Take a Day Trip to Avignon
Avignon is probably best known today for its summer festivals of music theater, dance and cinema, although many may remember it from a song about its 12th-cenury bridge which still stands today, and officially called Pont Saint-Bénézet. Because it was briefly the seat of the Catholic Church’s Papacy, there are many fine buildings and massive 14th century ramparts, including an old quarter with narrow and crooked streets, and fine old houses. Now a center of trade, Avignon remains a city dominated by its historic past and contemporary culture.
Visit the Great Port Cities of Marseille and Toulon
While these two cities are now almost a united industrial complex; each has played its own distinct role in French history and each has its own major buildings. Toulon is France’s major naval base and has preserved its old fortifications, but as a bustling commercial-industrial center, it is not all that appealing to the casual visitor. The port of Marseille, now the second-largest city in France, hosts both commercial and passenger ships and is also a major industrial city. Although it is arguably one of the oldest cities in France, it has few remains from its past – mostly 19th century buildings like the celebrated housing complex, designed by the Swiss-French architect Le Corbusier, called Unité d’Habitation. Marseille is definitely one of the most cosmopolitan cities in France!

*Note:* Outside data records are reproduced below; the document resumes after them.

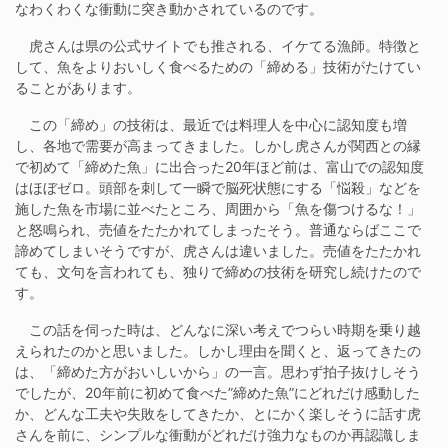
なわくわくな衝動に突き動かされているのです。
虎さんは県の公式サイトでも推される、イケてる漁師。特徴と
して、魚をよりおいしく食べるための「締める」技術がたけてい
ることがあります。
この「締め」の技術は、最近では料理人を中心に認知度も増
し、各地で需要が高まってきました。しかし虎さんが関西との縁
で初めて「締めた魚」に出合った20年ほど前は、富山での認知度
はほぼゼロ。頭部を刺して一瞬で脳死状態にする「悩殺」などを
施した魚を市場に並べたところ、周囲から「魚を傷つけるな！」
と怒鳴られ、売値をたたかれてしまったそう。普通ならばここで
諦めてしまいそうですが、虎さんは違いました。売値をたたかれ
ても、文句を言われても、独りで締めの技術を研究し続けたので
す。
この話を伺った時は、どんなに深い考えでつらい時期を乗り越
えられたのかと思いました。しかし理由を聞くと、返ってきたの
は、「締めた方がおいしいから」の一言。思わず拍子抜けしそう
でしたが、20年前に初めて食べた”締めた魚”にどれだけ感動した
か、どんな工夫や失敗をしてきたか、とにかく楽しそうに話す虎
さんを前に、シンプルな衝動がどれだけ強力なものか再認識しま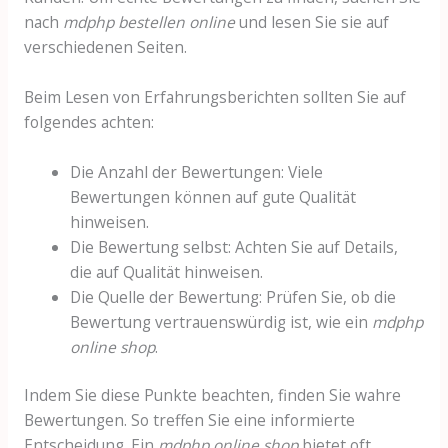
nach
mdphp bestellen online
und lesen Sie sie auf
verschiedenen Seiten.
Beim Lesen von Erfahrungsberichten sollten Sie auf
folgendes achten:
Die Anzahl der Bewertungen: Viele
Bewertungen können auf gute Qualität
hinweisen.
Die Bewertung selbst: Achten Sie auf Details,
die auf Qualität hinweisen.
Die Quelle der Bewertung: Prüfen Sie, ob die
Bewertung vertrauenswürdig ist, wie ein
mdphp
online shop
.
Indem Sie diese Punkte beachten, finden Sie wahre
Bewertungen. So treffen Sie eine informierte
Entscheidung. Ein
mdphp online shop
bietet oft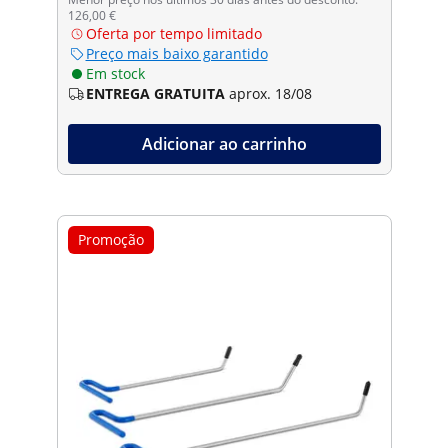
126,00 €
Oferta por tempo limitado
Preço mais baixo garantido
Em stock
ENTREGA GRATUITA
aprox. 18/08
Adicionar ao carrinho
Promoção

Explore the Center of Provence Culture and Literature - Aix-en-Provence
A lovely and lively old city, Aix-en-Provence was founded by the Romans in the Middle Ages. Among its many handsome buildings are the 11th-15th century Cathedral of Saint-Sauveur and the 15th century Church of the Madeleine. Although it is now a relatively busy commercial center, its still, rural environs and typical Mediterranean climate make this city a most attractive destination.
Walk Around the Beautiful Town of Orange
With a population of approximately 30,000, Orange is a charming town in Provence with lovely cobblestoned pedestrian roads, plazas, and fountains. Its name, strangely enough, comes from the Dutch House of Orange who gained possession of the land through marriage in 1566. Orange is well known because of its remarkable Roman remains, including an amphitheater so well preserved that it is still used today, and a triumphal arch – both are UNESCO World Heritage Sites and considered to be some of the most impressive Roman remains still standing in Europe.
Head to the Old Town of Grasse
If you have some extra time you might like to visit Grasse some 15 miles north of Cannes. The longtime capital of the French perfume industry is located on the slopes of the Alpes-Maritimes, surrounded by fields of flowers and fruit trees. Grasse suffered major destruction during two conflicts, but it has preserved most of its important buildings, including its 12th century Gothic cathedral called Notre-Dame-du-Puy, as well as an old quarter with winding streets. Its climate has made it a lovely health resort, and of course if you have a special interest in perfumes, you can tour the various perfume producers.